TASK TO COMPLETE
Which of the lines below hold the word "SilkS"? Pull each of them out.

___ MATERIAL PROVIDED

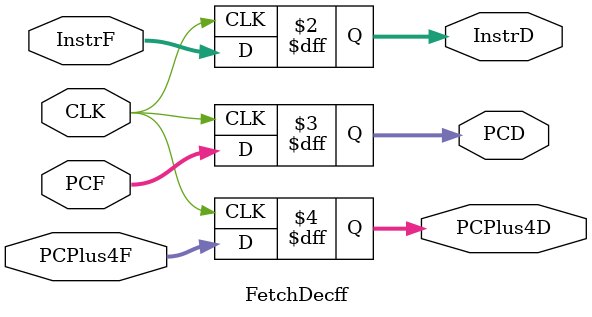
<source format=sv>
module FetchDecff #(
    parameter WIDTH = 32
)(
    input  logic             CLK,
    input  logic [WIDTH-1:0] InstrF,
    input  logic [WIDTH-1:0] PCF,
    input  logic [WIDTH-1:0] PCPlus4F,
    output logic [WIDTH-1:0] InstrD,
    output logic [WIDTH-1:0] PCD,
    output logic [WIDTH-1:0] PCPlus4D
);

always_ff @(posedge CLK) begin
    InstrD   <= InstrF;
    PCD      <= PCF;
    PCPlus4D <= PCPlus4F;
end

endmodule

</source>
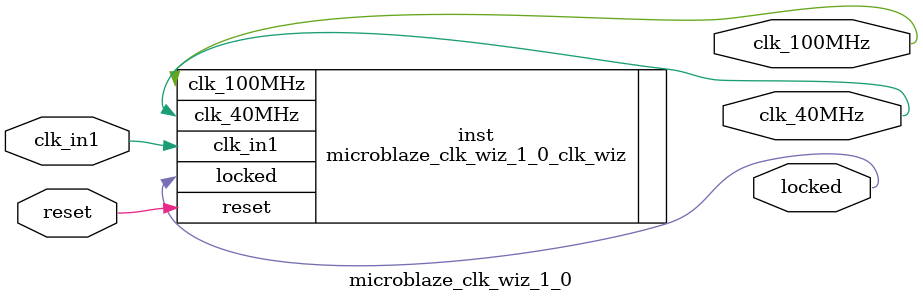
<source format=v>


`timescale 1ps/1ps

(* CORE_GENERATION_INFO = "microblaze_clk_wiz_1_0,clk_wiz_v6_0_1_0_0,{component_name=microblaze_clk_wiz_1_0,use_phase_alignment=true,use_min_o_jitter=false,use_max_i_jitter=false,use_dyn_phase_shift=false,use_inclk_switchover=false,use_dyn_reconfig=false,enable_axi=0,feedback_source=FDBK_AUTO,PRIMITIVE=MMCM,num_out_clk=2,clkin1_period=10.000,clkin2_period=10.000,use_power_down=false,use_reset=true,use_locked=true,use_inclk_stopped=false,feedback_type=SINGLE,CLOCK_MGR_TYPE=NA,manual_override=false}" *)

module microblaze_clk_wiz_1_0 
 (
  // Clock out ports
  output        clk_100MHz,
  output        clk_40MHz,
  // Status and control signals
  input         reset,
  output        locked,
 // Clock in ports
  input         clk_in1
 );

  microblaze_clk_wiz_1_0_clk_wiz inst
  (
  // Clock out ports  
  .clk_100MHz(clk_100MHz),
  .clk_40MHz(clk_40MHz),
  // Status and control signals               
  .reset(reset), 
  .locked(locked),
 // Clock in ports
  .clk_in1(clk_in1)
  );

endmodule

</source>
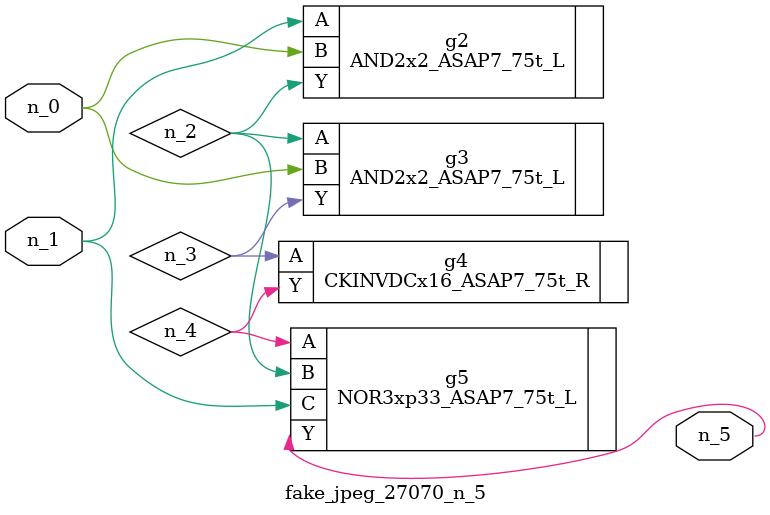
<source format=v>
module fake_jpeg_27070_n_5 (n_0, n_1, n_5);

input n_0;
input n_1;

output n_5;

wire n_3;
wire n_2;
wire n_4;

AND2x2_ASAP7_75t_L g2 ( 
.A(n_1),
.B(n_0),
.Y(n_2)
);

AND2x2_ASAP7_75t_L g3 ( 
.A(n_2),
.B(n_0),
.Y(n_3)
);

CKINVDCx16_ASAP7_75t_R g4 ( 
.A(n_3),
.Y(n_4)
);

NOR3xp33_ASAP7_75t_L g5 ( 
.A(n_4),
.B(n_2),
.C(n_1),
.Y(n_5)
);


endmodule
</source>
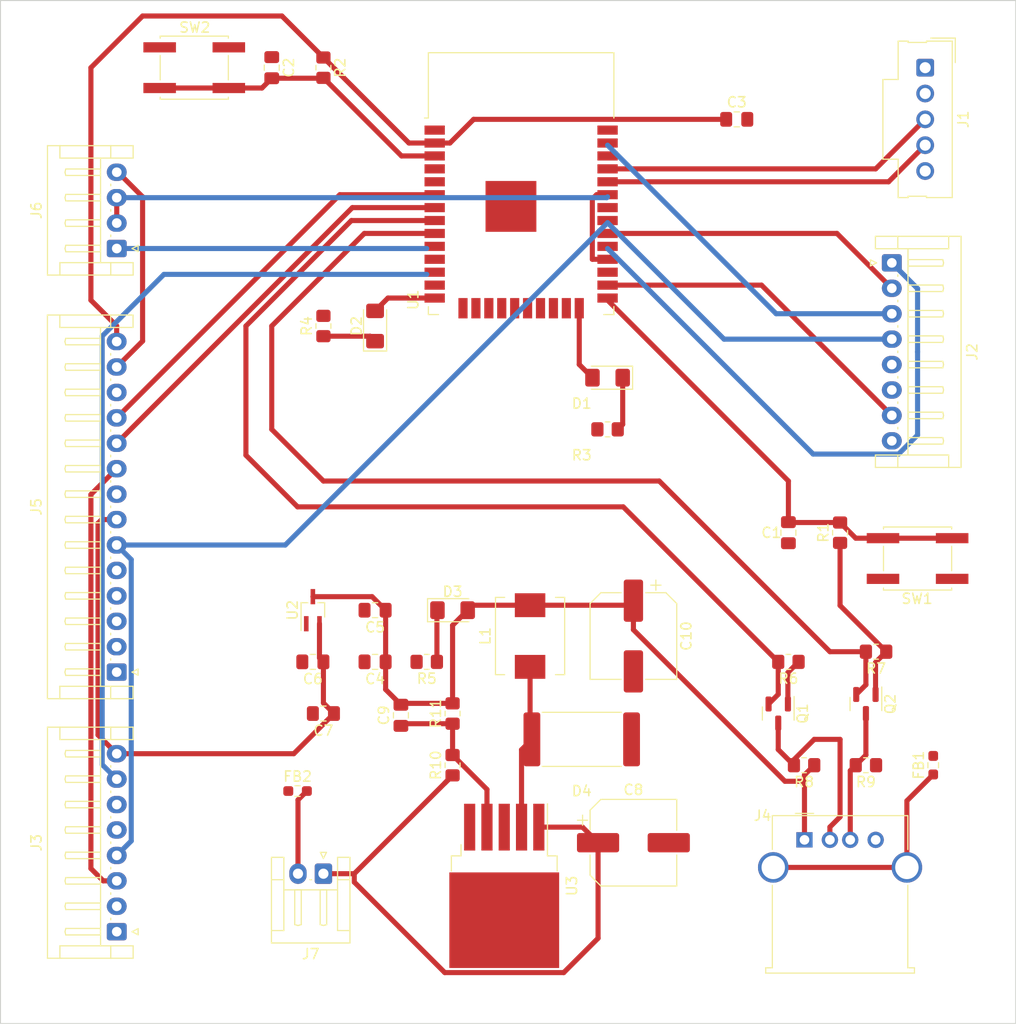
<source format=kicad_pcb>
(kicad_pcb (version 20211014) (generator pcbnew)

  (general
    (thickness 1.6)
  )

  (paper "A4")
  (layers
    (0 "F.Cu" signal)
    (31 "B.Cu" signal)
    (32 "B.Adhes" user "B.Adhesive")
    (33 "F.Adhes" user "F.Adhesive")
    (34 "B.Paste" user)
    (35 "F.Paste" user)
    (36 "B.SilkS" user "B.Silkscreen")
    (37 "F.SilkS" user "F.Silkscreen")
    (38 "B.Mask" user)
    (39 "F.Mask" user)
    (40 "Dwgs.User" user "User.Drawings")
    (41 "Cmts.User" user "User.Comments")
    (42 "Eco1.User" user "User.Eco1")
    (43 "Eco2.User" user "User.Eco2")
    (44 "Edge.Cuts" user)
    (45 "Margin" user)
    (46 "B.CrtYd" user "B.Courtyard")
    (47 "F.CrtYd" user "F.Courtyard")
    (48 "B.Fab" user)
    (49 "F.Fab" user)
    (50 "User.1" user)
    (51 "User.2" user)
    (52 "User.3" user)
    (53 "User.4" user)
    (54 "User.5" user)
    (55 "User.6" user)
    (56 "User.7" user)
    (57 "User.8" user)
    (58 "User.9" user)
  )

  (setup
    (stackup
      (layer "F.SilkS" (type "Top Silk Screen"))
      (layer "F.Paste" (type "Top Solder Paste"))
      (layer "F.Mask" (type "Top Solder Mask") (thickness 0.01))
      (layer "F.Cu" (type "copper") (thickness 0.035))
      (layer "dielectric 1" (type "core") (thickness 1.51) (material "FR4") (epsilon_r 4.5) (loss_tangent 0.02))
      (layer "B.Cu" (type "copper") (thickness 0.035))
      (layer "B.Mask" (type "Bottom Solder Mask") (thickness 0.01))
      (layer "B.Paste" (type "Bottom Solder Paste"))
      (layer "B.SilkS" (type "Bottom Silk Screen"))
      (copper_finish "None")
      (dielectric_constraints no)
    )
    (pad_to_mask_clearance 0)
    (pcbplotparams
      (layerselection 0x00010fc_ffffffff)
      (disableapertmacros false)
      (usegerberextensions false)
      (usegerberattributes true)
      (usegerberadvancedattributes true)
      (creategerberjobfile true)
      (svguseinch false)
      (svgprecision 6)
      (excludeedgelayer true)
      (plotframeref false)
      (viasonmask false)
      (mode 1)
      (useauxorigin false)
      (hpglpennumber 1)
      (hpglpenspeed 20)
      (hpglpendiameter 15.000000)
      (dxfpolygonmode true)
      (dxfimperialunits true)
      (dxfusepcbnewfont true)
      (psnegative false)
      (psa4output false)
      (plotreference true)
      (plotvalue true)
      (plotinvisibletext false)
      (sketchpadsonfab false)
      (subtractmaskfromsilk false)
      (outputformat 1)
      (mirror false)
      (drillshape 1)
      (scaleselection 1)
      (outputdirectory "")
    )
  )

  (net 0 "")
  (net 1 "GND")
  (net 2 "+3V3")
  (net 3 "/EN")
  (net 4 "+5V")
  (net 5 "+12V")
  (net 6 "Net-(D1-Pad1)")
  (net 7 "/IOD")
  (net 8 "Net-(D2-Pad1)")
  (net 9 "/INFO")
  (net 10 "Net-(D3-Pad1)")
  (net 11 "/CONEX")
  (net 12 "Net-(C9-Pad1)")
  (net 13 "Net-(D4-Pad2)")
  (net 14 "/RST_D")
  (net 15 "/D{slash}C")
  (net 16 "Net-(FB2-Pad2)")
  (net 17 "Net-(J1-Pad3)")
  (net 18 "/MAGNE_3")
  (net 19 "Net-(J1-Pad4)")
  (net 20 "/RST_2")
  (net 21 "unconnected-(J1-Pad5)")
  (net 22 "/perifericos/Data_5v_keyboard")
  (net 23 "/perifericos/clk_5V_keyboard")
  (net 24 "unconnected-(J5-Pad1)")
  (net 25 "unconnected-(J5-Pad2)")
  (net 26 "unconnected-(J5-Pad3)")
  (net 27 "unconnected-(J5-Pad4)")
  (net 28 "unconnected-(J5-Pad5)")
  (net 29 "/CS_Display")
  (net 30 "/Rst_1")
  (net 31 "/MAGNE_2")
  (net 32 "/CS_lector_1")
  (net 33 "/SCK")
  (net 34 "/MISO")
  (net 35 "unconnected-(U1-Pad4)")
  (net 36 "unconnected-(U1-Pad5)")
  (net 37 "/CS_LECTOR_2")
  (net 38 "/MOSI")
  (net 39 "Net-(FB1-Pad1)")
  (net 40 "unconnected-(J2-Pad5)")
  (net 41 "unconnected-(J3-Pad5)")
  (net 42 "/CLC_KEYBOARD")
  (net 43 "/DATA_KEYBOARD")
  (net 44 "unconnected-(U1-Pad11)")
  (net 45 "unconnected-(U1-Pad13)")
  (net 46 "unconnected-(U1-Pad16)")
  (net 47 "unconnected-(U1-Pad17)")
  (net 48 "unconnected-(U1-Pad18)")
  (net 49 "unconnected-(U1-Pad19)")
  (net 50 "unconnected-(U1-Pad20)")
  (net 51 "unconnected-(U1-Pad21)")
  (net 52 "unconnected-(U1-Pad22)")
  (net 53 "unconnected-(U1-Pad27)")
  (net 54 "unconnected-(U1-Pad32)")

  (footprint "Capacitor_SMD:C_0805_2012Metric_Pad1.18x1.45mm_HandSolder" (layer "F.Cu") (at 120.8825 93.98 180))

  (footprint "Resistor_SMD:R_0805_2012Metric_Pad1.20x1.40mm_HandSolder" (layer "F.Cu") (at 169.18 104.14 180))

  (footprint "Resistor_SMD:R_0805_2012Metric_Pad1.20x1.40mm_HandSolder" (layer "F.Cu") (at 134.62 99.06 90))

  (footprint "Resistor_SMD:R_0805_2012Metric_Pad1.20x1.40mm_HandSolder" (layer "F.Cu") (at 172.72 81.28 90))

  (footprint "Resistor_SMD:R_0603_1608Metric_Pad0.98x0.95mm_HandSolder" (layer "F.Cu") (at 181.88 104.14 90))

  (footprint "Capacitor_SMD:C_0805_2012Metric_Pad1.18x1.45mm_HandSolder" (layer "F.Cu") (at 127 88.9 180))

  (footprint "Resistor_SMD:R_0805_2012Metric_Pad1.20x1.40mm_HandSolder" (layer "F.Cu") (at 134.62 104.14 90))

  (footprint "Resistor_SMD:R_0805_2012Metric_Pad1.20x1.40mm_HandSolder" (layer "F.Cu") (at 149.86 71.12 180))

  (footprint "RF_Module:ESP32-WROOM-32" (layer "F.Cu") (at 141.36 49.954))

  (footprint "Capacitor_SMD:C_0805_2012Metric_Pad1.18x1.45mm_HandSolder" (layer "F.Cu") (at 127 93.98 180))

  (footprint "Resistor_SMD:R_0805_2012Metric_Pad1.20x1.40mm_HandSolder" (layer "F.Cu") (at 175.26 104.14 180))

  (footprint "Capacitor_SMD:C_0805_2012Metric_Pad1.18x1.45mm_HandSolder" (layer "F.Cu") (at 121.92 99.06 180))

  (footprint "Resistor_SMD:R_0805_2012Metric_Pad1.20x1.40mm_HandSolder" (layer "F.Cu") (at 132.08 93.98 180))

  (footprint "Inductor_SMD:L_Neosid_SM-PIC0612H" (layer "F.Cu") (at 142.24 91.44 90))

  (footprint "Package_TO_SOT_SMD:SOT-23" (layer "F.Cu") (at 166.64 99.06 -90))

  (footprint "Capacitor_SMD:CP_Elec_8x6.9" (layer "F.Cu") (at 152.4 111.76))

  (footprint "Package_TO_SOT_SMD:TO-263-5_TabPin3" (layer "F.Cu") (at 139.7 116.005 -90))

  (footprint "Capacitor_SMD:CP_Elec_8x6.9" (layer "F.Cu") (at 152.4 91.44 -90))

  (footprint "Package_TO_SOT_SMD:SOT-23" (layer "F.Cu") (at 175.26 98.1225 -90))

  (footprint "Capacitor_SMD:C_0805_2012Metric_Pad1.18x1.45mm_HandSolder" (layer "F.Cu") (at 129.54 99.234 90))

  (footprint "Connector_JST:JST_EH_S8B-EH_1x08_P2.50mm_Horizontal" (layer "F.Cu") (at 101.6 120.51 90))

  (footprint "Resistor_SMD:R_0805_2012Metric_Pad1.20x1.40mm_HandSolder" (layer "F.Cu") (at 121.92 60.96 90))

  (footprint "Connector_JST:JST_EH_S8B-EH_1x08_P2.50mm_Horizontal" (layer "F.Cu") (at 177.8075 54.75 -90))

  (footprint "Connector_USB:USB_A_Molex_67643_Horizontal" (layer "F.Cu") (at 169.22 111.48))

  (footprint "Button_Switch_SMD:SW_SPST_EVQQ2" (layer "F.Cu") (at 109.22 35.56))

  (footprint "Connector_JST:JST_EH_S14B-EH_1x14_P2.50mm_Horizontal" (layer "F.Cu") (at 101.5925 94.99 90))

  (footprint "Package_TO_SOT_SMD:SOT-323_SC-70_Handsoldering" (layer "F.Cu") (at 120.8825 88.9 90))

  (footprint "Capacitor_SMD:C_0805_2012Metric_Pad1.18x1.45mm_HandSolder" (layer "F.Cu") (at 162.56 40.64))

  (footprint "Resistor_SMD:R_0805_2012Metric_Pad1.20x1.40mm_HandSolder" (layer "F.Cu") (at 121.92 35.56 -90))

  (footprint "Connector_JST:JST_EH_S2B-EH_1x02_P2.50mm_Horizontal" (layer "F.Cu") (at 121.92 114.808 180))

  (footprint "Resistor_SMD:R_4020_10251Metric_Pad1.65x5.30mm_HandSolder" (layer "F.Cu") (at 147.32 101.6 180))

  (footprint "Connector_JST:JST_EH_S4B-EH_1x04_P2.50mm_Horizontal" (layer "F.Cu") (at 101.6 53.34 90))

  (footprint "Capacitor_SMD:C_0805_2012Metric_Pad1.18x1.45mm_HandSolder" (layer "F.Cu") (at 116.84 35.56 -90))

  (footprint "Resistor_SMD:R_0805_2012Metric_Pad1.20x1.40mm_HandSolder" (layer "F.Cu") (at 167.64 93.98 180))

  (footprint "Capacitor_SMD:C_0805_2012Metric_Pad1.18x1.45mm_HandSolder" (layer "F.Cu") (at 167.64 81.28 90))

  (footprint "Resistor_SMD:R_0603_1608Metric_Pad0.98x0.95mm_HandSolder" (layer "F.Cu") (at 119.38 106.68))

  (footprint "LED_SMD:LED_1206_3216Metric_Pad1.42x1.75mm_HandSolder" (layer "F.Cu") (at 149.86 66.04 180))

  (footprint "Resistor_SMD:R_0805_2012Metric_Pad1.20x1.40mm_HandSolder" (layer "F.Cu")
    (tedit 5F68FEEE) (tstamp e8351648-13a9-4d3a-9a03-2492368c918a)
    (at 176.26 92.98 180)
    (descr "Resistor SMD 0805 (2012 Metric), square (rectangular) end terminal, IPC_7351 nominal with elongated pad for handsoldering. (Body
... [44621 chars truncated]
</source>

______

EXERCISE RESPONSE
    (36 "B.SilkS" user "B.Silkscreen")
    (37 "F.SilkS" user "F.Silkscreen")
      (layer "F.SilkS" (type "Top Silk Screen"))
      (layer "B.SilkS" (type "Bottom Silk Screen"))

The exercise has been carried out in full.